• **Request A**
Repeat the passage on data masking from "In the last" up to and including "using sophisticated mathematics.".

==== Extracted text

Enterprise IT teams have always been looking for functionally usable and adequate data, for testing newly built business applications, or changes to existing applications. Until recent-past, enterprises could conveniently dump production data into lower IT environments, for aforesaid testing purpose. This method was inexpensive and allowed to create curated datasets that helped testing of precise business scenarios. However, with global emergence of various data protection regulations, enterprises need to protect and ensure privacy of personally identifiable and sensitive data. Some such regulations require enterprises, to clearly define the intent of collecting and processing personal data. Enterprises can no longer use data any which way. Hence, enterprises started looking at data masking – method of replacing sensitive pieces of information with fictitious and yet realistic information – in a serious way.
In the last few years, data masking has gained widespread acceptance, as a credible data privacy-enabling technology. While data masking has its share of successes, in various use-cases of privacy-safe data provisioning, it still needs to access the original sensitive data, for transforming data into privacy-safe version. Secondly, there are questions around the potential risk of deciphering original data, by bad actors, using sophisticated mathematics.

========

• **Request B**
Reproduce the records from the line with "Downloads per month over past year" up to and including the final line of the records, leaving out the pictures.

==== Source records

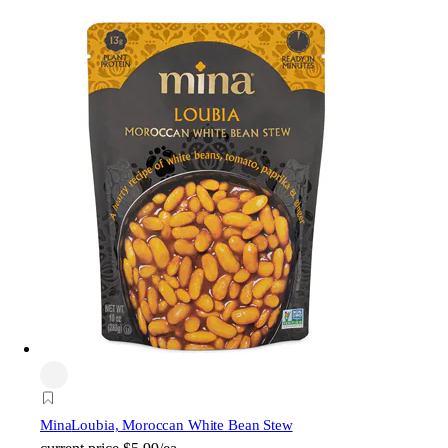
Mina
Loubia, Moroccan White Bean Stew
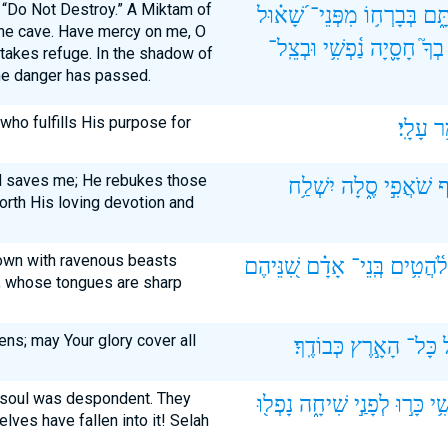
f “Do Not Destroy.” A Miktam of
שָׁ֝א֗וּל
מִפְּנֵי־
בְּבָרְח֥וֹ
מִכְ
the cave. Have mercy on me, O
וּבְצֵֽל־
נַ֫פְשִׁ֥י
חָסָ֪יָה
בְךָ֮
 takes refuge. In the shadow of
 the danger has passed.
who fulfills His purpose for
עָלָֽי׃
גֹּ
 saves me; He rebukes those
יִשְׁלַ֥ח
סֶ֑לָה
שֹׁאֲפִ֣י
ח
rth His loving devotion and
down with ravenous beasts
שִׁ֭נֵּיהֶם
אָדָ֗ם
בְּֽנֵי־
לֹ֫הֲטִ֥ים
, whose tongues are sharp
ns; may Your glory cover all
כְּבוֹדֶֽךָ׃
הָאָ֣רֶץ
כָּל־
y soul was despondent. They
נָפְל֖וּ
שִׁיחָ֑ה
לְפָנַ֣י
כָּר֣וּ
נַ֫פ
lves have fallen into it! Selah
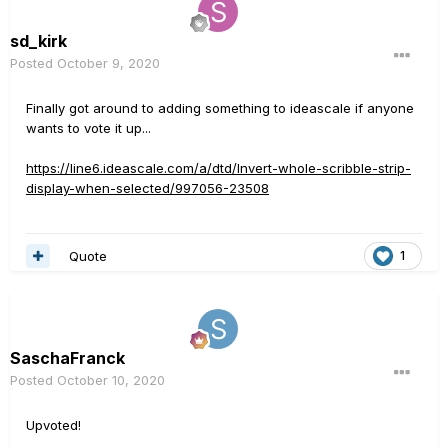
sd_kirk
Posted
October 9, 2020
Finally got around to adding something to ideascale if anyone
wants to vote it up...
https://line6.ideascale.com/a/dtd/Invert-whole-scribble-strip-
display-when-selected/997056-23508
Quote
1
SaschaFranck
Posted
October 10, 2020
Upvoted!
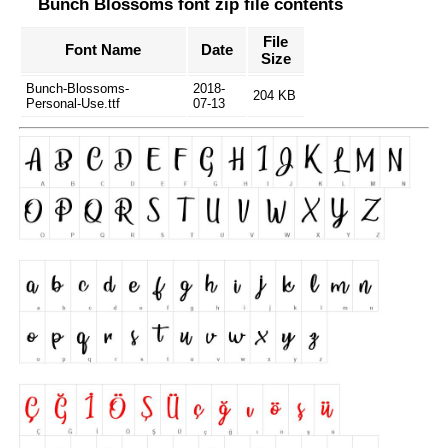
Bunch Blossoms font zip file contents
File
Font Name
Date
Size
Bunch-Blossoms-
2018-
204 KB
Personal-Use.ttf
07-13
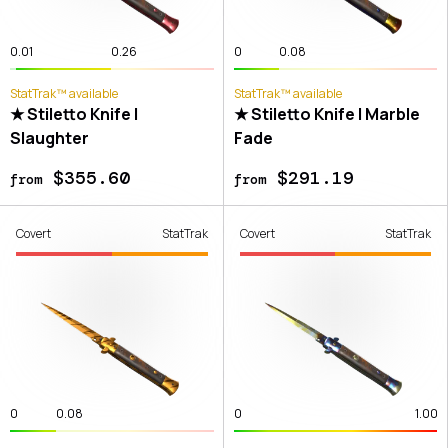
0.01
0.26
0
0.08
StatTrak™ available
StatTrak™ available
★ Stiletto Knife |
★ Stiletto Knife | Marble
Slaughter
Fade
$355.60
$291.19
from
from
Covert
StatTrak
Covert
StatTrak
0
0.08
0
1.00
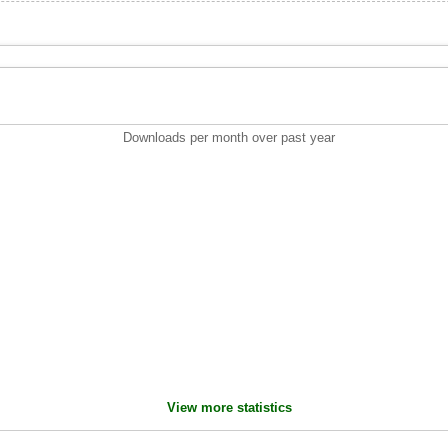
Downloads per month over past year
View more statistics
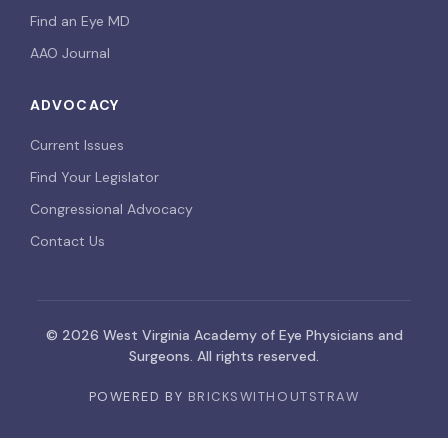
Find an Eye MD
AAO Journal
ADVOCACY
Current Issues
Find Your Legislator
Congressional Advocacy
Contact Us
© 2026 West Virginia Academy of Eye Physicians and
Surgeons. All rights reserved.
POWERED BY
BRICKSWITHOUTSTRAW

========

• **Exercise output A**
In the last few years, data masking has gained widespread acceptance, as a credible data privacy-enabling technology. While data masking has its share of successes, in various use-cases of privacy-safe data provisioning, it still needs to access the original sensitive data, for transforming data into privacy-safe version. Secondly, there are questions around the potential risk of deciphering original data, by bad actors, using sophisticated mathematics.

• **Exercise output B**
Downloads per month over past year
View more statistics
Find an Eye MD
AAO Journal
ADVOCACY
Current Issues
Find Your Legislator
Congressional Advocacy
Contact Us
© 2026 West Virginia Academy of Eye Physicians and
Surgeons. All rights reserved.
POWERED BY
BRICKSWITHOUTSTRAW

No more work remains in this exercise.